Thank you, Sage Rat!

If Kosovo is the one setting the beat, then you might as well accuse the majority of world leaders of changing the tune when it benefits them. Every state which has recognized Kosovo’s self-determination has refused to recognize Crimea’s self-determination. Of course, the reality is that the no two separatist movements have identical circumstances, and so supporting one but not another is not necessarily hypocritical.

[Darth Sidious] I shall make it legal. [/DS]

Well, to be fully honest, most of them were originally placed there to protect, to provide training, or serve as a force projection point into the Black Sea/Balkan region for, the USSR (and some even going all the way back to the Russian Empire).

True, but what relevance does that have? There are military bases in the American south which had originally been placed there to protect and serve the interests of the United States, and before that even back to the British Empire. This fact neither obliged nor inclined the Confederacy to return them to the US after they came under the former’s control.

Did you really think I was arguing that? man, I need to write more clearly. My sole point was correcting the “the taxpayers of [polity] paid for it for their purposes” sequence. Which as you accurately point out would not be what creates ir negates a claim on the bases and the property for either current side.

The legal principle is known as “fait accompli”. Similar to Napoleon’s assumption of title to most of Europe, ditto the third reich, ditto the european powers in Africa, and so on.

Stalin sued in Stalingrad to overcome the German claim, and eventually prevailed with his own “fait accompli” judgement.

In many of these cases, new laws by the established power simply re-inforce the claim and make it court-legal.

Now, now; they’re merely using the ancient legal precident of nulla poena sine lege certa. (I bet you didn’t know the Russians were so good with Latin, did you?)

Note that this was the same justification used for the pre-WWII the annexation of Carpathian Ruthenia, Poland, and the Baltic States, e.g. “It was just lying there…what did you want us to do, leave it for someone else to take?”

Stranger

I’m going to go with Edie Izzard on this one:

Russia had a lease on their own naval base in Sevastopol.

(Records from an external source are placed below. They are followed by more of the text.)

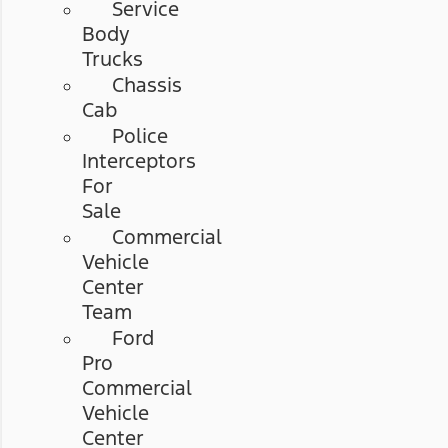
Service
Body
Trucks
Chassis
Cab
Police
Interceptors
For
Sale
Commercial
Vehicle
Center
Team
Ford
Pro
Commercial
Vehicle
Center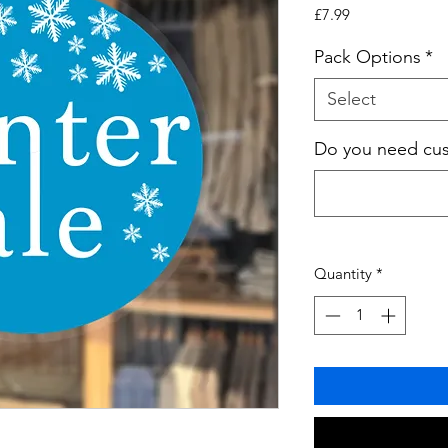
Price
£7.99
Pack Options
*
Select
Do you need cust
Quantity
*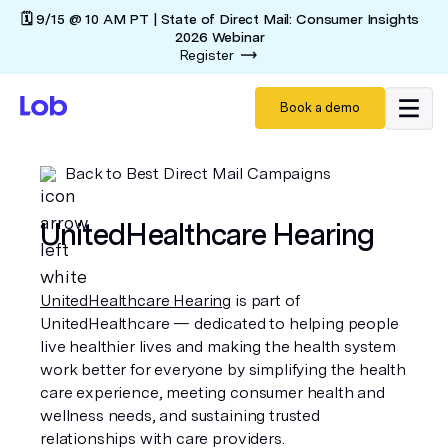
🗓️ 9/15 @ 10 AM PT | State of Direct Mail: Consumer Insights
2026 Webinar
Register
Book a demo
Back to Best Direct Mail Campaigns
UnitedHealthcare Hearing
UnitedHealthcare Hearing
is part of
UnitedHealthcare — dedicated to helping people
live healthier lives and making the health system
work better for everyone by simplifying the health
care experience, meeting consumer health and
wellness needs, and sustaining trusted
relationships with care providers.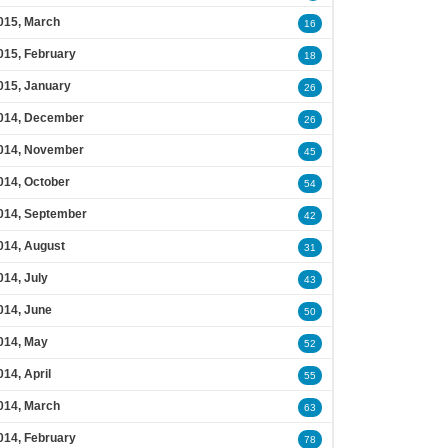
015, March
16
015, February
18
015, January
26
014, December
26
014, November
45
014, October
54
014, September
42
014, August
31
014, July
43
014, June
50
014, May
52
014, April
55
014, March
63
014, February
78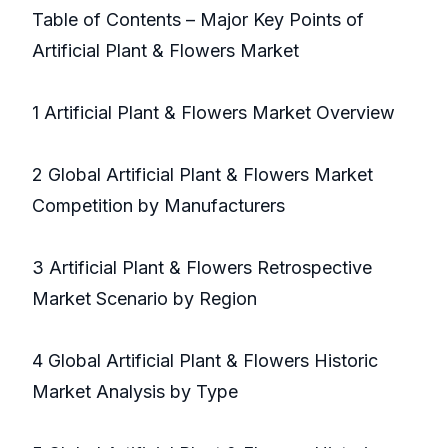
Table of Contents – Major Key Points of
Artificial Plant & Flowers Market
1 Artificial Plant & Flowers Market Overview
2 Global Artificial Plant & Flowers Market
Competition by Manufacturers
3 Artificial Plant & Flowers Retrospective
Market Scenario by Region
4 Global Artificial Plant & Flowers Historic
Market Analysis by Type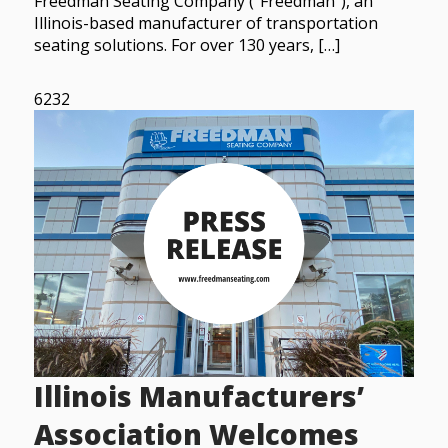
Freedman Seating Company (“Freedman”), an
Illinois-based manufacturer of transportation
seating solutions. For over 130 years, […]
6232
Illinois Manufacturers’
Association Welcomes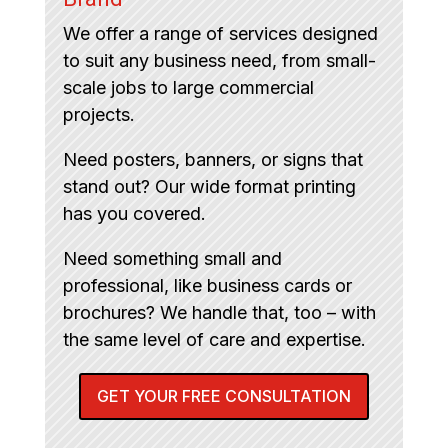
We offer a range of services designed
to suit any business need, from small-
scale jobs to large commercial
projects.
Need posters, banners, or signs that
stand out? Our wide format printing
has you covered.
Need something small and
professional, like business cards or
brochures? We handle that, too – with
the same level of care and expertise.
GET YOUR FREE CONSULTATION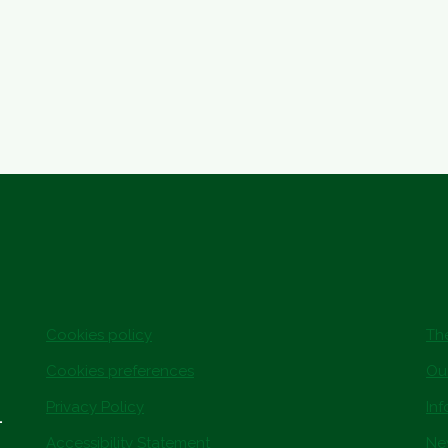
Cookies policy
The
Cookies preferences
Ou
Privacy Policy
In
.
Accessibility Statement
Ne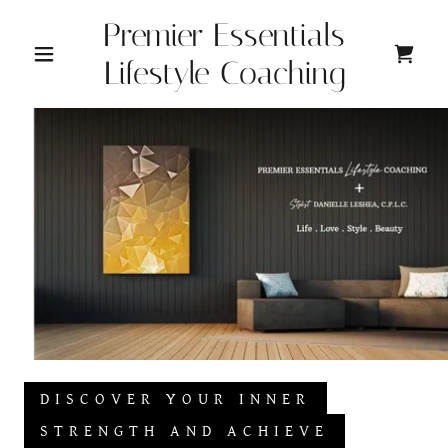
Premier Essentials
Lifestyle Coaching
DISCOVER YOUR INNER
STRENGTH AND ACHIEVE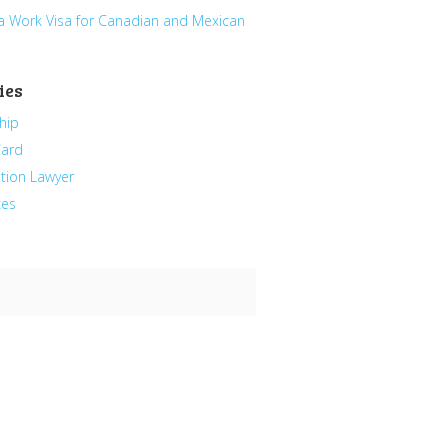
a Work Visa for Canadian and Mexican
ies
hip
Card
tion Lawyer
ces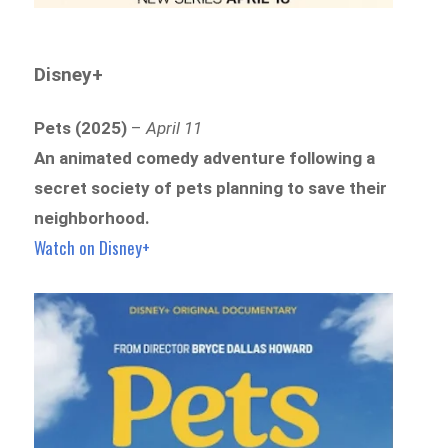
Disney+
Pets (2025)
–
April 11
An animated comedy adventure following a
secret society of pets planning to save their
neighborhood.
Watch on Disney+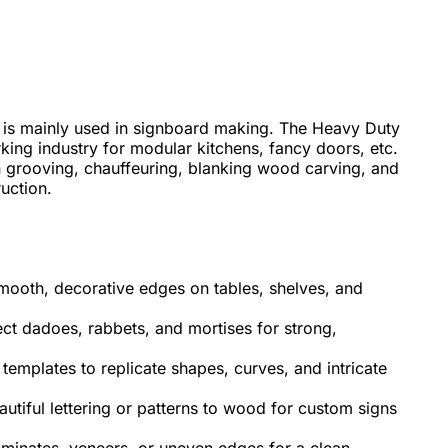
 is mainly used in signboard making. The Heavy Duty
ing industry for modular kitchens, fancy doors, etc.
n grooving, chauffeuring, blanking wood carving, and
ruction.
mooth, decorative edges on tables, shelves, and
ect dadoes, rabbets, and mortises for strong,
templates to replicate shapes, curves, and intricate
utiful lettering or patterns to wood for custom signs
laminates, veneers, or uneven edges for a clean,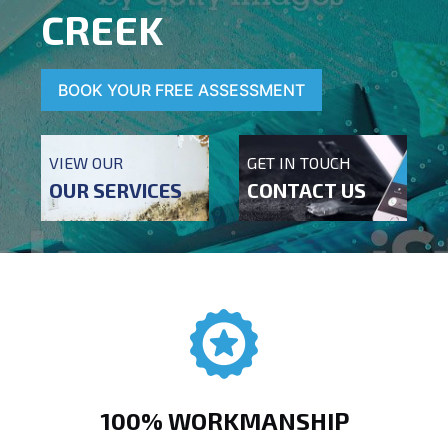
CREEK
BOOK YOUR FREE ASSESSMENT
VIEW OUR
GET IN TOUCH
OUR SERVICES
CONTACT US
100% WORKMANSHIP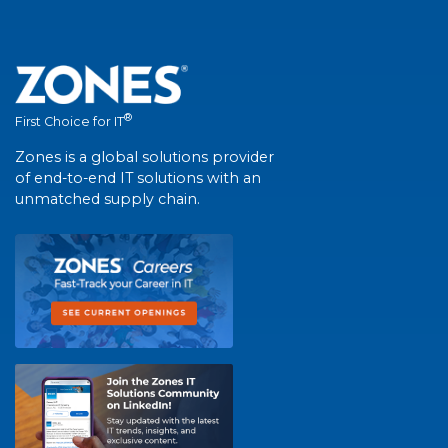
®
First Choice for IT
Zones is a global solutions provider
of end-to-end IT solutions with an
unmatched supply chain.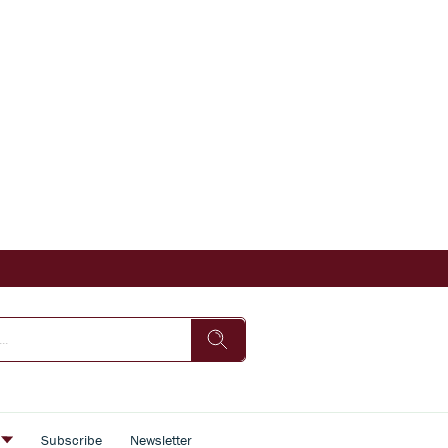
s
Subscribe
Newsletter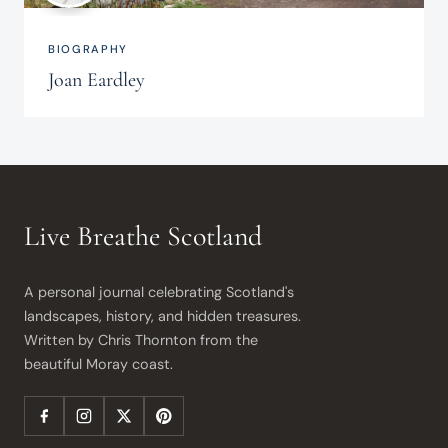
BIOGRAPHY
Joan Eardley
Live Breathe Scotland
A personal journal celebrating Scotland's
landscapes, history, and hidden treasures.
Written by Chris Thornton from the
beautiful Moray coast.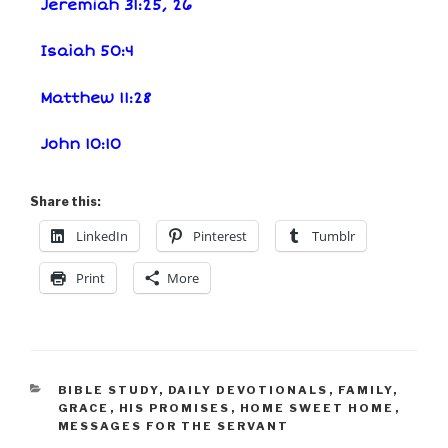
Jeremiah 31:25, 26
Isaiah 50:4
Matthew 11:28
John 10:10
Share this:
LinkedIn
Pinterest
Tumblr
Print
More
BIBLE STUDY
,
DAILY DEVOTIONALS
,
FAMILY
,
GRACE
,
HIS PROMISES
,
HOME SWEET HOME
,
MESSAGES FOR THE SERVANT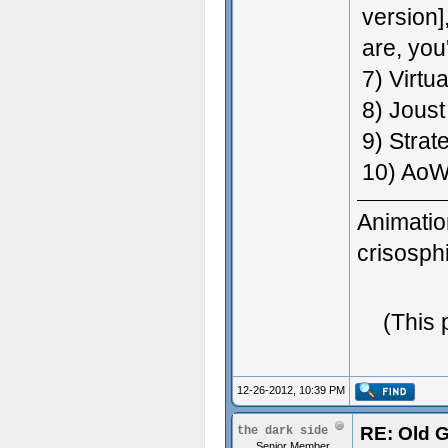
version]
are, you
7) Virtu
8) Joust
9) Strat
10) AoW
Animatio
crisosp
3D Gener
(This 
Great Wo
12-26-2012, 10:39 PM
RE: Old 
the dark side
Senior Member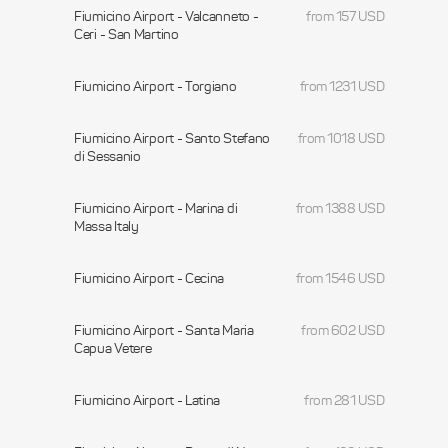
Fiumicino Airport - Valcanneto -
from 157 USD
Ceri - San Martino
Fiumicino Airport - Torgiano
from 1231 USD
Fiumicino Airport - Santo Stefano
from 1018 USD
di Sessanio
Fiumicino Airport - Marina di
from 1388 USD
Massa Italy
Fiumicino Airport - Cecina
from 1546 USD
Fiumicino Airport - Santa Maria
from 602 USD
Capua Vetere
Fiumicino Airport - Latina
from 281 USD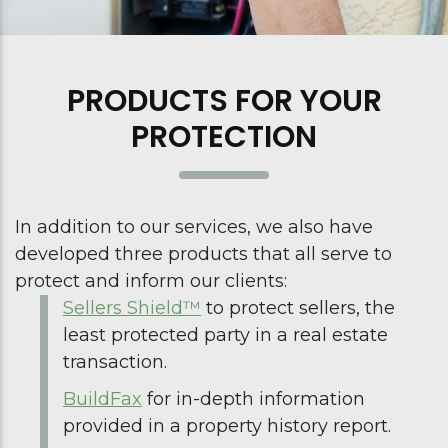
PRODUCTS FOR YOUR
PROTECTION
In addition to our services, we also have
developed three products that all serve to
protect and inform our clients:
Sellers Shield™
to protect sellers, the
least protected party in a real estate
transaction.
BuildFax
for in-depth information
provided in a property history report.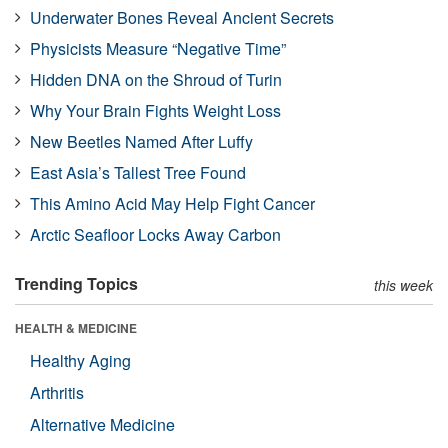
Underwater Bones Reveal Ancient Secrets
Physicists Measure “Negative Time”
Hidden DNA on the Shroud of Turin
Why Your Brain Fights Weight Loss
New Beetles Named After Luffy
East Asia’s Tallest Tree Found
This Amino Acid May Help Fight Cancer
Arctic Seafloor Locks Away Carbon
Trending Topics
this week
HEALTH & MEDICINE
Healthy Aging
Arthritis
Alternative Medicine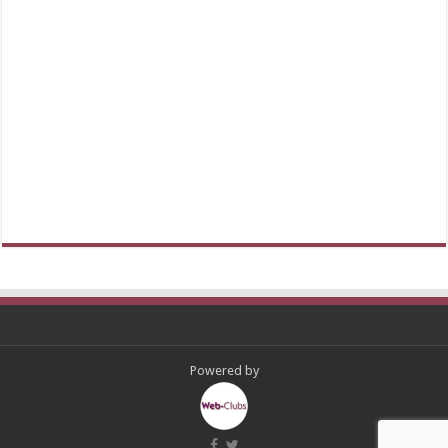
Powered by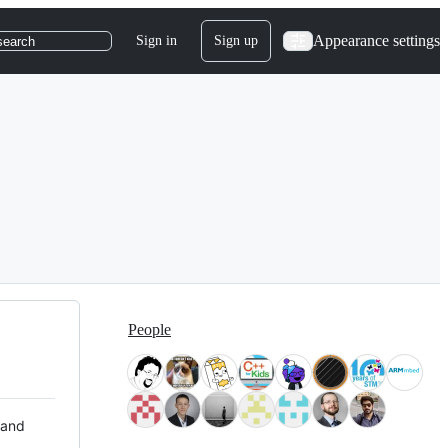
Appearance settings
Sign in
Sign up
search
People
 and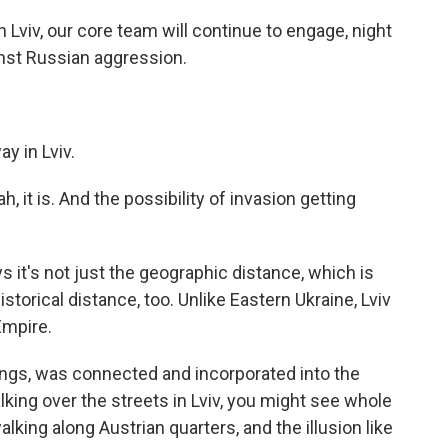
Lviv, our core team will continue to engage, night
ainst Russian aggression.
y in Lviv.
 it is. And the possibility of invasion getting
 it's not just the geographic distance, which is
istorical distance, too. Unlike Eastern Ukraine, Lviv
Empire.
ings, was connected and incorporated into the
lking over the streets in Lviv, you might see whole
lking along Austrian quarters, and the illusion like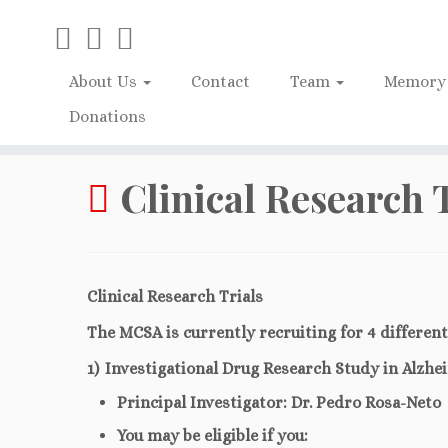
About Us
Contact
Team
Memory 
Donations
Home
»
Clinical Research Trials
Clinical Research 
Clinical Research Trials
The MCSA is currently recruiting for 4 different
1) Investigational Drug Research Study in Alzhe
Principal Investigator: Dr. Pedro Rosa-Neto
You may be eligible if you: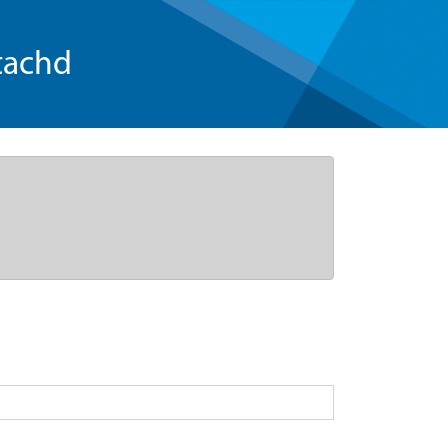
tachd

I assume this base goes back to the USSR or before. What about the Ukrainian naval base in Sevastopol, and all the ships and other equipment there? Did all that exist under the USSR?

There was a large number of Soviet installations from different branches of service across the Crimea, including in and around Sevastopol. In the agreement that was eventually reached some facilities became Ukrainian run and some stayed under Russian lease. As mentioned earlier, under the present state of affairs it’s immaterial if all were such legacies or any were built and inaugurated since the late 90s, conquest is conquest.

It seems objectively worth it to me. Crimea is an extremely valuable asset. And it’s not like there was much good will to squander to begin with.

Happened! But I think you’re right: this will have some comebacks to the detriment of the G7 economies.

…except that Putin himself explicitly drew a comparison between Kosovo and Crimea, and claimed the circumstances of the annexation are identical. It doesn’t matter whether the comparison is objectively valid, only that Putin claims it is and is therefore a hypocrite.